The narrative behind the Birds Aren't Real movement, as the website states, is that decades ago, all birds in the U.S. were killed by the CIA and replaced with spy drones in an operation called "Very Large Bird" — so named because the CIA didn't want to get into copyright trouble with the "Sesame Street" character Big Bird. Merchandise sold on the movement's website is hilariously consistent with that theme.
If you ask McIndoe when the movement started, he will tell you it was started in 1976 with a partnership between animal rights and anti-surveillance activists, when the bird-drone program was leaked to the public.
In reality, Birds Aren't Real burst onto the scene in 2017. McIndoe told us that although Birds Aren't Real members were attending other demonstrations at that time, but the Women's March in Memphis, Tennessee, in 2017 was the first time it got the attention of the internet.
Hill, the student magazine for McIndoe's alma mater, the University of Arkansas, ran a detailed profile of the movement's beginnings, describing how McIndoe and a group of friends spontaneously chose that protest for a Birds Aren't Real "demonstration" of their own:
"I’d always wanted to go to a rally and hold up a poster that had nothing to do with what the rally was about," McIndoe told journalist Roberts.

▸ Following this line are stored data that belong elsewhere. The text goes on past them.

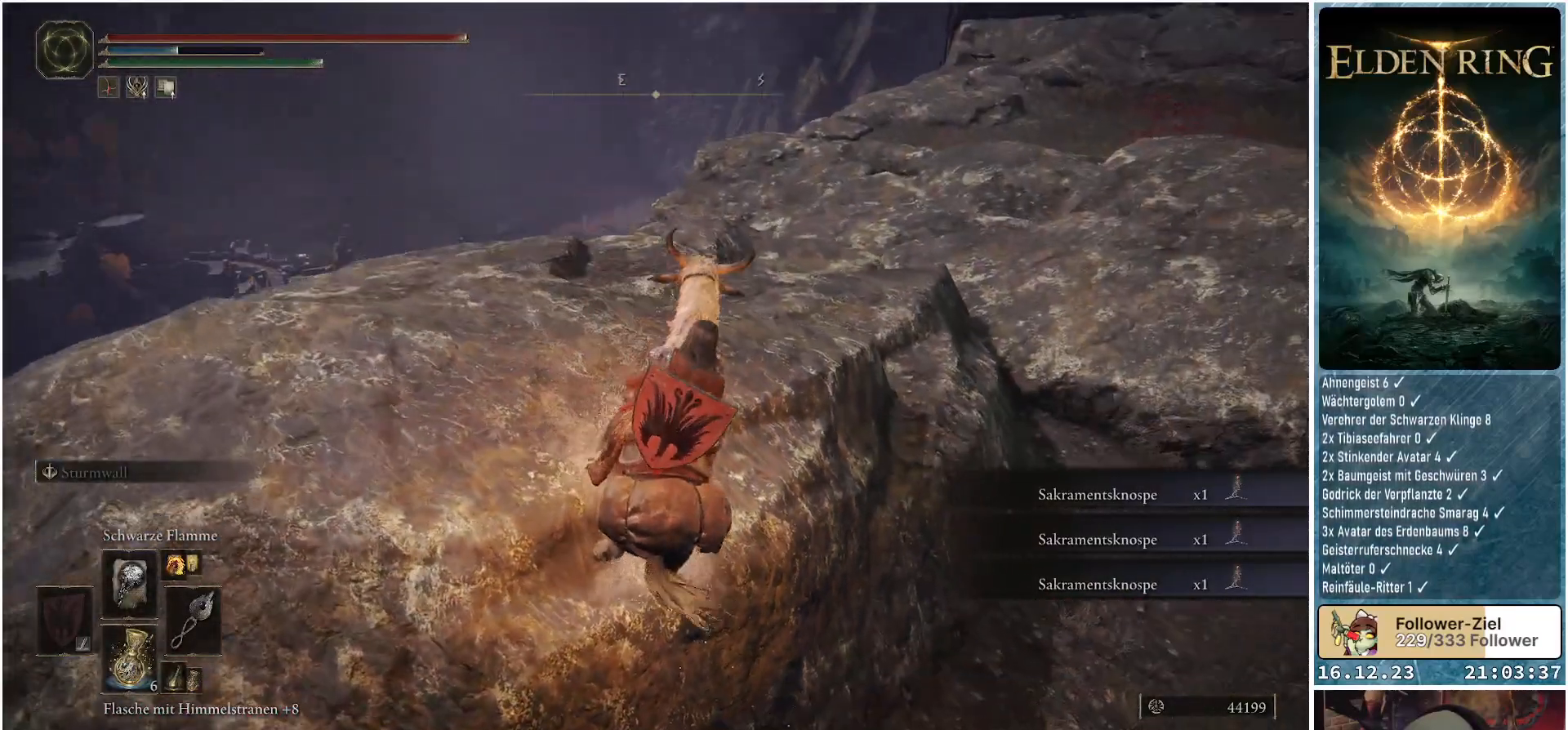
{"buttons": [], "left_stick": "up-left", "right_stick": "center", "events": [[200, "left_stick", "up-left"], [217, "right_stick", "center"]]}
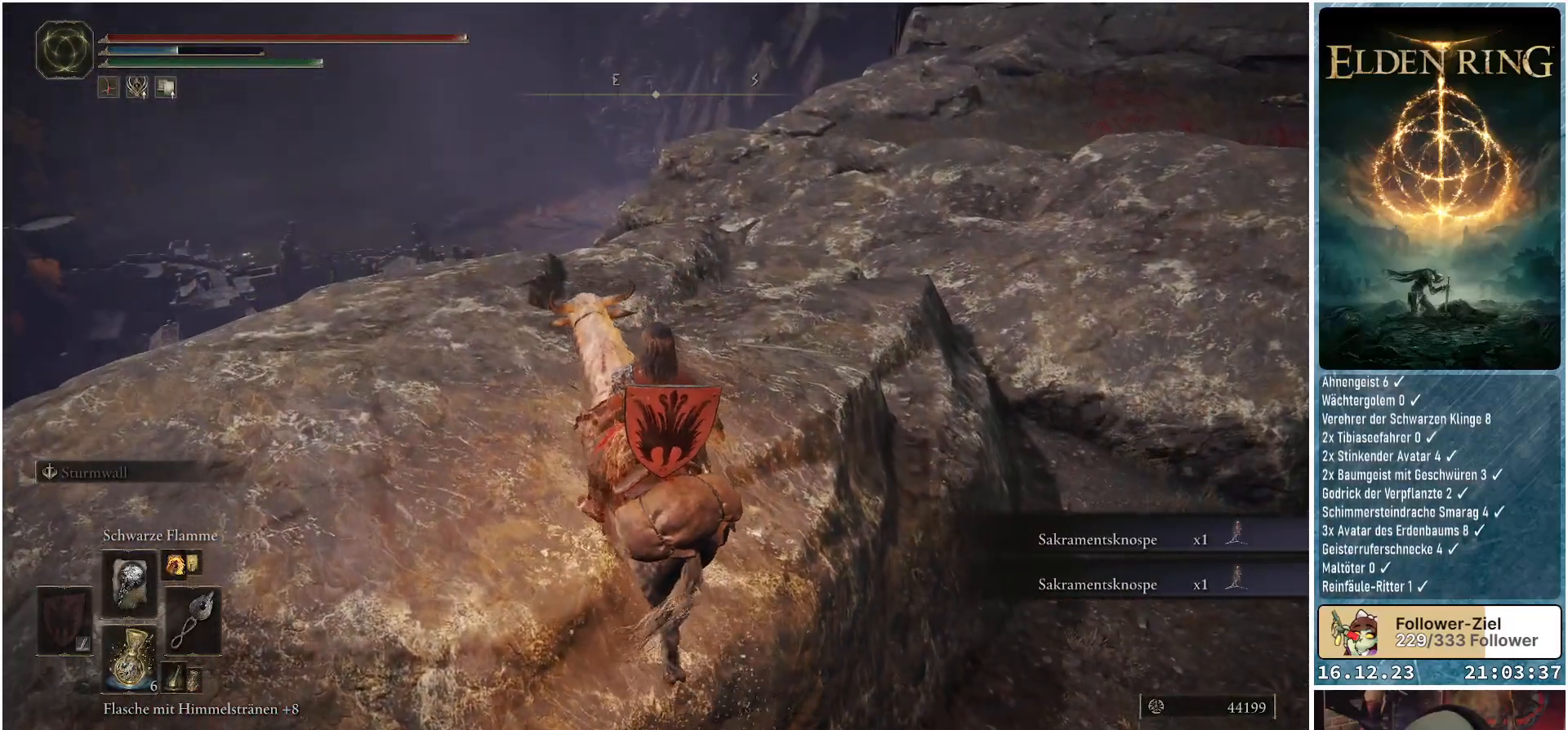
{"buttons": [], "left_stick": "up-left", "right_stick": "down-right", "events": [[500, "right_stick", "down-right"]]}
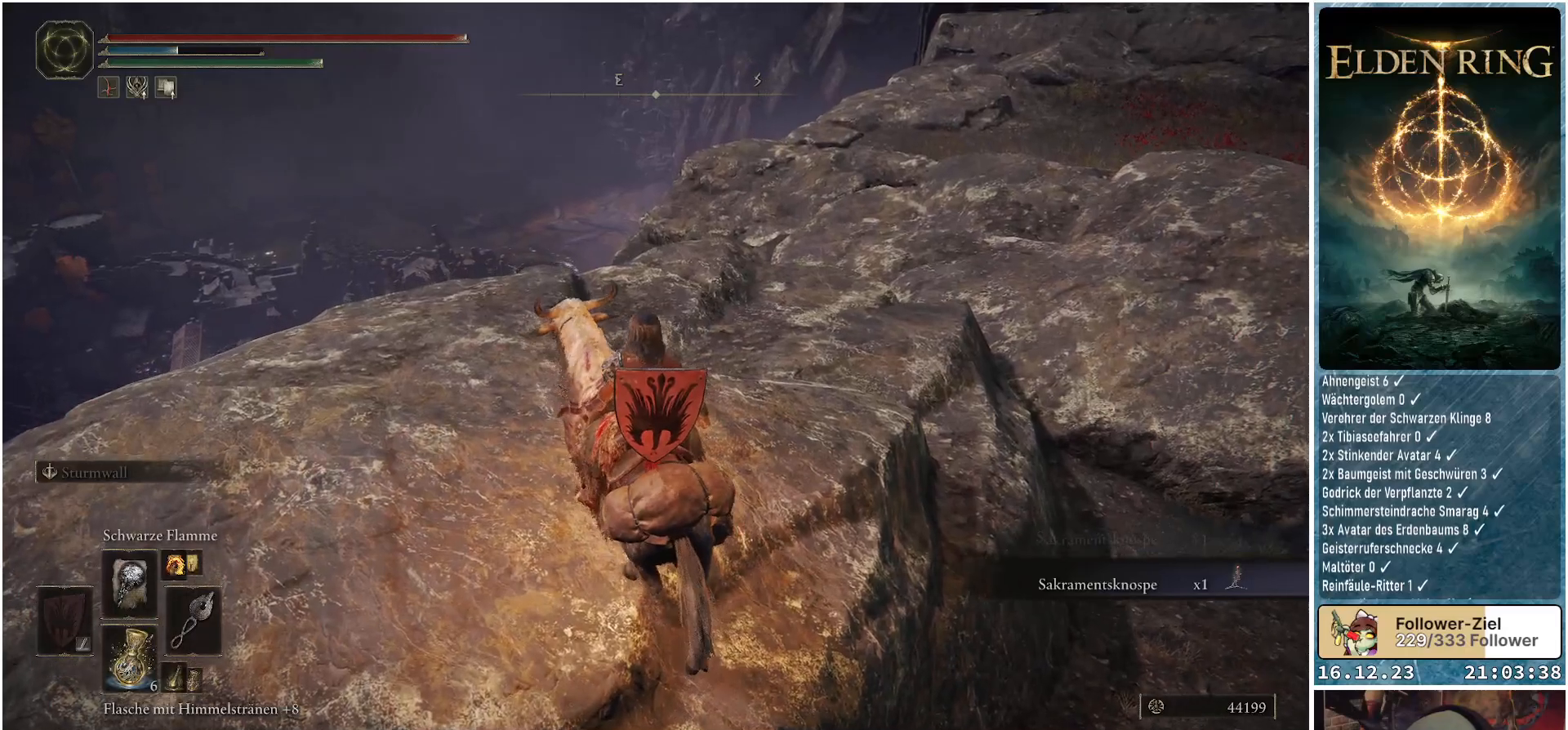
{"buttons": [], "left_stick": "up-left", "right_stick": "down-right", "events": []}
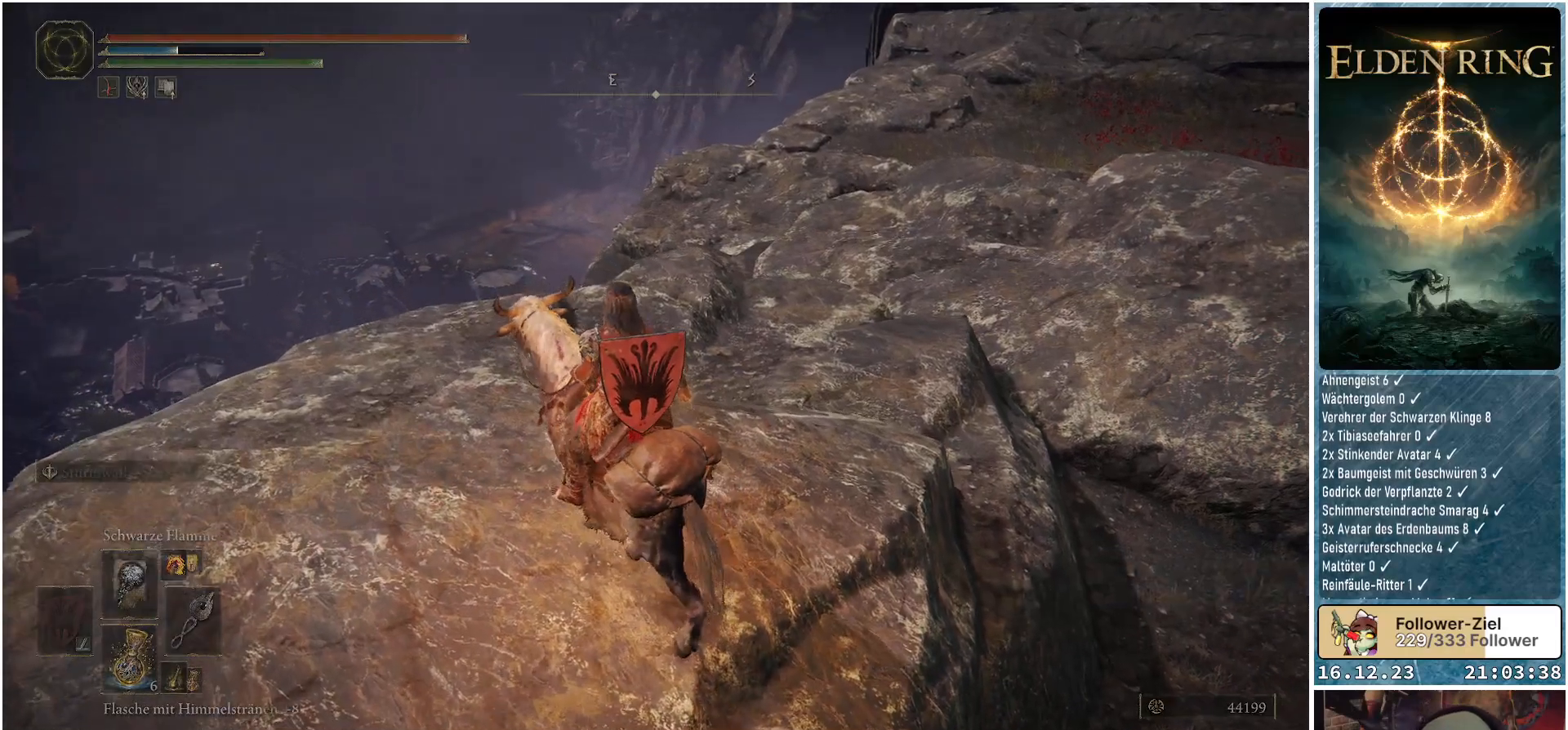
{"buttons": [], "left_stick": "up-left", "right_stick": "down-right", "events": []}
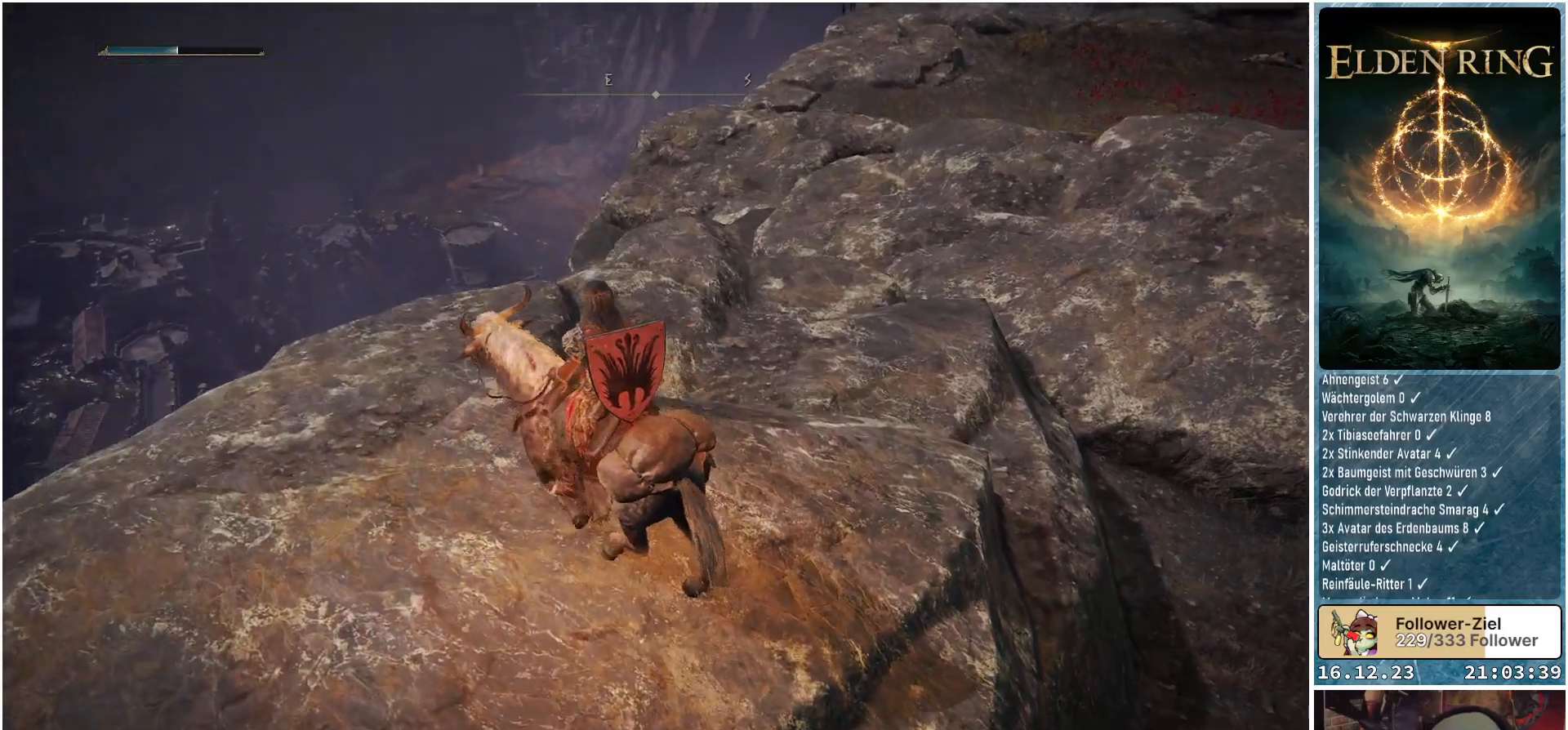
{"buttons": [], "left_stick": "up-left", "right_stick": "down-right", "events": []}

The magazine described how, three months after the Women's March, McIndoe began creating social media accounts for the movement, and as it gained traction, so did the demand for merchandise, at which time McIndoe and his friend Ray Schillawski realized there was business potential behind the meme.
In his email to Snopes, McIndoe said he is currently living on the road in his van emblazoned with the Birds Aren't Real logo. He said he attended the University of Arkansas for two years, majoring in psychology, but dropped out in 2018 to be the full-time spokesman for the Birds Aren't Real movement.
To date, McIndoe said there are about 50 Birds Aren't Real chapters in the U.S., while there have been about 30 in-person gatherings, which have comprised rallies, seminars and protests. The events are attended by an average of 150 people.
In the 2018 interview with Roberts, McIndoe explained that many have attempted to apply their own ideological lens to the movement when trying to interpret what exactly it pokes fun at. But he pointed to a bigger picture:
"It’s about the ideology and this crazed era that we’re experiencing, and it seems so surreal," he is quoted saying. "I’m trying to capture that same sense of surrealness in my videos by blending fiction and reality."
Based on the readers asking us what's real and what's fiction about the movement, it appears McIndoe has succeeded.